JOURNAL ARTICLE

Inactivation of Endothelial ADAM17 Reduces Retinal Ischemia-Reperfusion Induced Neuronal and Vascular Damage

Diana R Gutsaeva, Lamiaa Shalaby, Folami L Powell, Menaka C Thounaojam, Hossameldin Abouhish, Sara A Wetzstein, Ravirajsinh N Jadeja, Hang Fai Kwok, Pamela M Martin, Manuela Bartoli
International Journal of Molecular Sciences 2020 July 29, 21 (15)
32751103
Retinal ischemia contributes to visual impairment in ischemic retinopathies. A disintegrin and metalloproteinase ADAM17 is implicated in multiple vascular pathologies through its ability to regulate inflammatory signaling via ectodomain shedding. We investigated the role of endothelial ADAM17 in neuronal and vascular degeneration associated with retinal ischemia reperfusion (IR) injury using mice with conditional inactivation of ADAM17 in vascular endothelium. ADAM17Cre-flox and control ADAM17flox mice were subjected to 40 min of pressure-induced retinal ischemia, with the contralateral eye serving as control. Albumin extravasation and retinal leukostasis were evaluated 48 h after reperfusion. Retinal morphometric analysis was conducted 7 days after reperfusion. Degenerate capillaries were assessed by elastase digest and visual function was evaluated by optokinetic test 14 and 7 days following ischemia, respectively. Lack of ADAM17 decreased vascular leakage and reduced retinal thinning and ganglion cell loss in ADAM17Cre-flox mice.

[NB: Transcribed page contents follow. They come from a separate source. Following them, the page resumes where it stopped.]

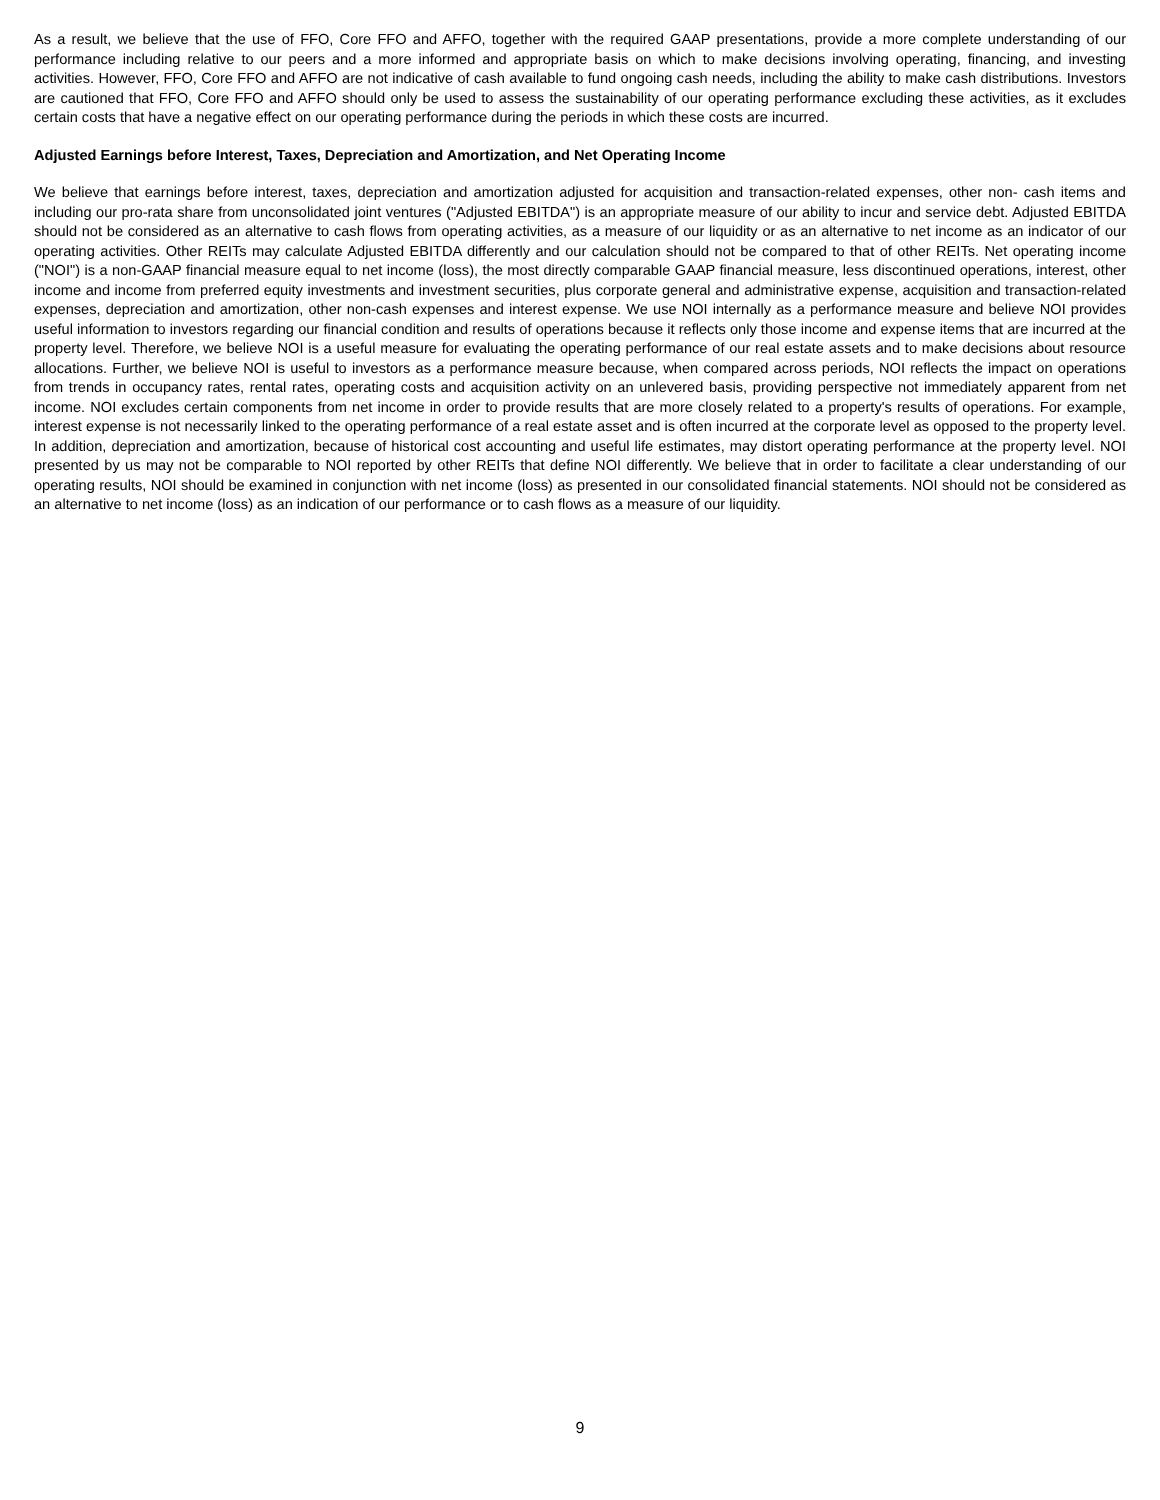As a result, we believe that the use of FFO, Core FFO and AFFO, together with the required GAAP presentations, provide a more complete understanding of our performance including relative to our peers and a more informed and appropriate basis on which to make decisions involving operating, financing, and investing activities. However, FFO, Core FFO and AFFO are not indicative of cash available to fund ongoing cash needs, including the ability to make cash distributions. Investors are cautioned that FFO, Core FFO and AFFO should only be used to assess the sustainability of our operating performance excluding these activities, as it excludes certain costs that have a negative effect on our operating performance during the periods in which these costs are incurred.
Adjusted Earnings before Interest, Taxes, Depreciation and Amortization, and Net Operating Income
We believe that earnings before interest, taxes, depreciation and amortization adjusted for acquisition and transaction-related expenses, other non- cash items and including our pro-rata share from unconsolidated joint ventures ("Adjusted EBITDA") is an appropriate measure of our ability to incur and service debt. Adjusted EBITDA should not be considered as an alternative to cash flows from operating activities, as a measure of our liquidity or as an alternative to net income as an indicator of our operating activities. Other REITs may calculate Adjusted EBITDA differently and our calculation should not be compared to that of other REITs. Net operating income ("NOI") is a non-GAAP financial measure equal to net income (loss), the most directly comparable GAAP financial measure, less discontinued operations, interest, other income and income from preferred equity investments and investment securities, plus corporate general and administrative expense, acquisition and transaction-related expenses, depreciation and amortization, other non-cash expenses and interest expense. We use NOI internally as a performance measure and believe NOI provides useful information to investors regarding our financial condition and results of operations because it reflects only those income and expense items that are incurred at the property level. Therefore, we believe NOI is a useful measure for evaluating the operating performance of our real estate assets and to make decisions about resource allocations. Further, we believe NOI is useful to investors as a performance measure because, when compared across periods, NOI reflects the impact on operations from trends in occupancy rates, rental rates, operating costs and acquisition activity on an unlevered basis, providing perspective not immediately apparent from net income. NOI excludes certain components from net income in order to provide results that are more closely related to a property's results of operations. For example, interest expense is not necessarily linked to the operating performance of a real estate asset and is often incurred at the corporate level as opposed to the property level. In addition, depreciation and amortization, because of historical cost accounting and useful life estimates, may distort operating performance at the property level. NOI presented by us may not be comparable to NOI reported by other REITs that define NOI differently. We believe that in order to facilitate a clear understanding of our operating results, NOI should be examined in conjunction with net income (loss) as presented in our consolidated financial statements. NOI should not be considered as an alternative to net income (loss) as an indication of our performance or to cash flows as a measure of our liquidity.
9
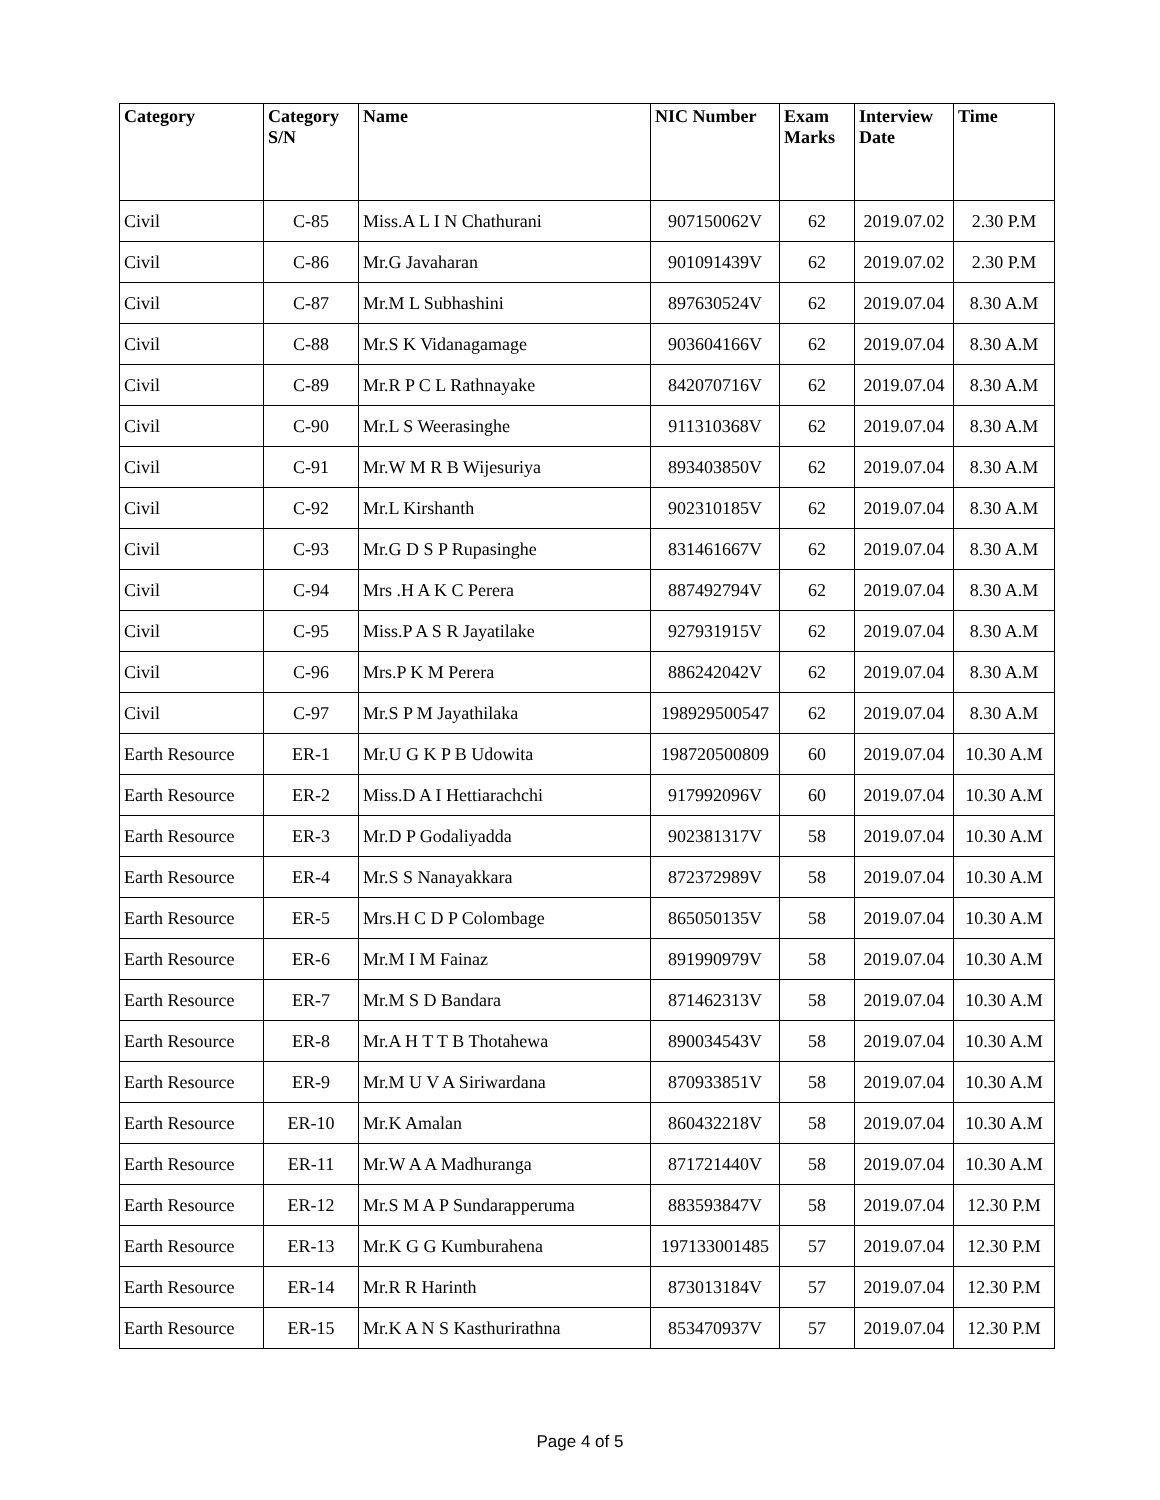| Category | Category S/N | Name | NIC Number | Exam Marks | Interview Date | Time |
| --- | --- | --- | --- | --- | --- | --- |
| Civil | C-85 | Miss.A L I N Chathurani | 907150062V | 62 | 2019.07.02 | 2.30 P.M |
| Civil | C-86 | Mr.G Javaharan | 901091439V | 62 | 2019.07.02 | 2.30 P.M |
| Civil | C-87 | Mr.M L Subhashini | 897630524V | 62 | 2019.07.04 | 8.30 A.M |
| Civil | C-88 | Mr.S K Vidanagamage | 903604166V | 62 | 2019.07.04 | 8.30 A.M |
| Civil | C-89 | Mr.R P C L Rathnayake | 842070716V | 62 | 2019.07.04 | 8.30 A.M |
| Civil | C-90 | Mr.L S Weerasinghe | 911310368V | 62 | 2019.07.04 | 8.30 A.M |
| Civil | C-91 | Mr.W M R B Wijesuriya | 893403850V | 62 | 2019.07.04 | 8.30 A.M |
| Civil | C-92 | Mr.L Kirshanth | 902310185V | 62 | 2019.07.04 | 8.30 A.M |
| Civil | C-93 | Mr.G D S P Rupasinghe | 831461667V | 62 | 2019.07.04 | 8.30 A.M |
| Civil | C-94 | Mrs .H A K C Perera | 887492794V | 62 | 2019.07.04 | 8.30 A.M |
| Civil | C-95 | Miss.P A S R Jayatilake | 927931915V | 62 | 2019.07.04 | 8.30 A.M |
| Civil | C-96 | Mrs.P K M Perera | 886242042V | 62 | 2019.07.04 | 8.30 A.M |
| Civil | C-97 | Mr.S P M Jayathilaka | 198929500547 | 62 | 2019.07.04 | 8.30 A.M |
| Earth Resource | ER-1 | Mr.U G K P B Udowita | 198720500809 | 60 | 2019.07.04 | 10.30 A.M |
| Earth Resource | ER-2 | Miss.D A I Hettiarachchi | 917992096V | 60 | 2019.07.04 | 10.30 A.M |
| Earth Resource | ER-3 | Mr.D P Godaliyadda | 902381317V | 58 | 2019.07.04 | 10.30 A.M |
| Earth Resource | ER-4 | Mr.S S Nanayakkara | 872372989V | 58 | 2019.07.04 | 10.30 A.M |
| Earth Resource | ER-5 | Mrs.H C D P Colombage | 865050135V | 58 | 2019.07.04 | 10.30 A.M |
| Earth Resource | ER-6 | Mr.M I M Fainaz | 891990979V | 58 | 2019.07.04 | 10.30 A.M |
| Earth Resource | ER-7 | Mr.M S D Bandara | 871462313V | 58 | 2019.07.04 | 10.30 A.M |
| Earth Resource | ER-8 | Mr.A H T T B Thotahewa | 890034543V | 58 | 2019.07.04 | 10.30 A.M |
| Earth Resource | ER-9 | Mr.M U V A Siriwardana | 870933851V | 58 | 2019.07.04 | 10.30 A.M |
| Earth Resource | ER-10 | Mr.K Amalan | 860432218V | 58 | 2019.07.04 | 10.30 A.M |
| Earth Resource | ER-11 | Mr.W A A Madhuranga | 871721440V | 58 | 2019.07.04 | 10.30 A.M |
| Earth Resource | ER-12 | Mr.S M A P Sundarapperuma | 883593847V | 58 | 2019.07.04 | 12.30 P.M |
| Earth Resource | ER-13 | Mr.K G G Kumburahena | 197133001485 | 57 | 2019.07.04 | 12.30 P.M |
| Earth Resource | ER-14 | Mr.R R Harinth | 873013184V | 57 | 2019.07.04 | 12.30 P.M |
| Earth Resource | ER-15 | Mr.K A N S Kasthurirathna | 853470937V | 57 | 2019.07.04 | 12.30 P.M |
Page 4 of 5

Further, ADAM17Cre-flox mice exhibited a remarkable reduction in capillary degeneration following IR. Decrease in neurovascular degeneration in ADAM17Cre-flox mice correlated with decreased activation of caspase-3 and was associated with reduction in oxidative stress and retinal leukostasis. In addition, knockdown of ADAM17 resulted in decreased cleavage of p75NTR, the process known to be associated with retinal cell apoptosis. A decline in visual acuity evidenced by decrease in spatial frequency threshold observed in ADAM17flox mice was partially restored in ADAM17-endothelial deficient mice. The obtained results provide evidence that endothelial ADAM17 is an important contributor to IR-induced neurovascular damage in the retina and suggest that interventions directed at regulating ADAM17 activity can be beneficial for alleviating the consequences of retinal ischemia.